=== EXTRACTED TEXT ===
Chapter 23: Problem 13

Give the oxidation numbers of the metals in the following species: (a) \(\mathrm{K}_{3}\left[\mathrm{Fe}(\mathrm{CN})_{6}\right],\) (b) \(\mathrm{K}_{3}\left[\mathrm{Cr}\left(\mathrm{C}_{2} \mathrm{O}_{4}\right)_{3}\right]\) (c) \(\left[\mathrm{Ni}(\mathrm{CN})_{4}\right]^{2-}\)

Short Answer

Expert verified

The oxidation numbers of the metals in (a) \(\mathrm{K}_{3}\left[\mathrm{Fe}(\mathrm{CN})_{6}\right]\) is +3, in (b) \(\mathrm{K}_{3}\left[\mathrm{Cr}\left(\mathrm{C}_{2}\mathrm{O}_{4}\right)_{3}\right]\) is +3, in (c) \(\left[\mathrm{Ni}(\mathrm{CN})_{4}\right]^{2-}\) is +2.

Step by step solution

- Assign oxidation states

Assign oxidation states to each atom. The oxidation state (number) of an atom in a substance represents the number of electrons that an atom loses, gains, or appears to use when forming chemical compounds or ions. By convention: \n1. The oxidation state of a pure element is always zero. \n2. For ions, the oxidation state is equal to the charge of the ion. \n3. Hydrogen generally has an oxidation state of +1, oxygen -2 and halogens -1. For those compounds where these elements exhibit other oxidation states, we will use the known oxidation states of the other atoms to work out what those are.

=== RECORDED DATA ===

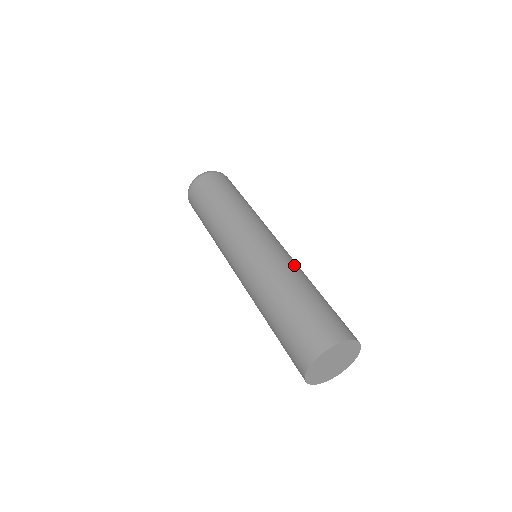
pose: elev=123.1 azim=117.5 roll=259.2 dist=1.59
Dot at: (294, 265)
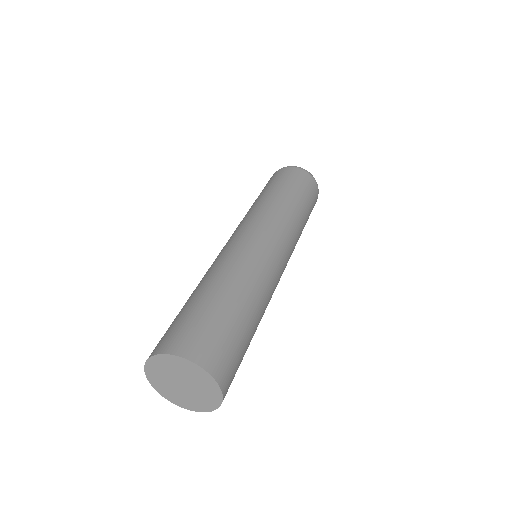
Dot at: (258, 275)
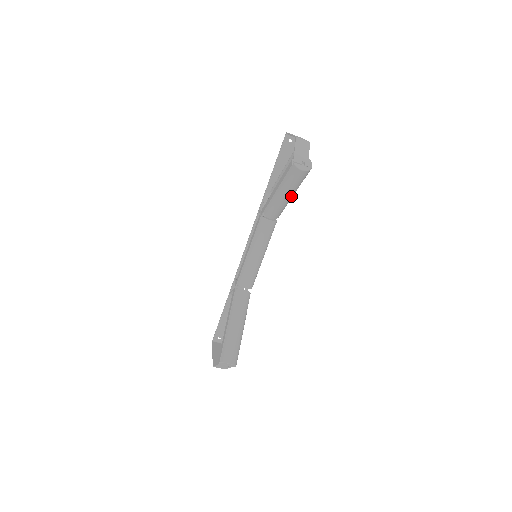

=== EXERCISE INSTRUCTIONS ===
#1 Check each statement against the oxidation-number page. Answer yes or no for each, and quote the words from the page that decide it.
(a) By convention, a pure element always has an oxidation state of zero.
(b) Halogens generally have an oxidation state of -2.
(c) For ions, the oxidation state is equal to the charge of the ion.
#2 List every species named in the oxidation-number page. Give each one with the oxidation number the page assigns to its metal.
#3 Carry on the oxidation-number page from its last sentence, going on to the next step of the solution.

=== WRITTEN ANSWERS ===
#1
(a) Yes: "The oxidation state of a pure element is always zero."
(b) No: "Hydrogen generally has an oxidation state of +1, oxygen -2 and halogens -1."
(c) Yes: "For ions, the oxidation state is equal to the charge of the ion."

#2
- K3[Fe(CN)6]: +3
- K3[Cr(C2O4)3]: +3
- [Ni(CN)4]2−: +2

#3
- Calculate oxidation number for (a) \(\mathrm{K}_{3}\left[\mathrm{Fe}(\mathrm{CN})_{6}\right]\)

The potassium (\(K\)) ions each have a charge of +1. The complex anion as a whole must have a charge of -3 to balance the +3 charge from the potassium ions. In the complex anion \([\mathrm{Fe}(\mathrm{CN})_{6}]\), the cyanide ion (\(CN^{-}\)) has a total charge of -1. Since there are six cyanide ions, the total negative charge is -6. Therefore, the Iron (\(Fe\)) must have an oxidation number of +3 to balance it out.

- Calculate oxidation number for (b) \(\mathrm{K}_{3}\left[\mathrm{Cr}\left(\mathrm{C}_{2}\mathrm{O}_{4}\right)_{3}\right]\)

The potassium (\(K\)) ions each have a charge of +1. The complex anion as a whole must have a charge of -3 to balance the +3 charge from the potassium ions. In the complex anion \(\left[\mathrm{Cr}\left(\mathrm{C}_{2}\mathrm{O}_{4}\right)_{3}\right]\), the oxalate ion (\(C_{2}O_{4}^{2-}\)) has a total charge of -2. Since there are three oxalate ions, the total negative charge is -6. Therefore, the Chromium (\(Cr\)) must have an oxidation number of +3 to balance it out.

- Calculate oxidation number for (c) \(\left[\mathrm{Ni}(\mathrm{CN})_{4}\right]^{2-}\)

In the complex anion \(\left[\mathrm{Ni}(\mathrm{CN})_{4}\right]^{2-}\), the cyanide ion (\(CN^{-}\)) has a total charge of -1. Since there are four cyanide ions, the total negative charge is -4. Therefore, the Nickel (\(Ni\)) must have an oxidation number of +2 to balance it out.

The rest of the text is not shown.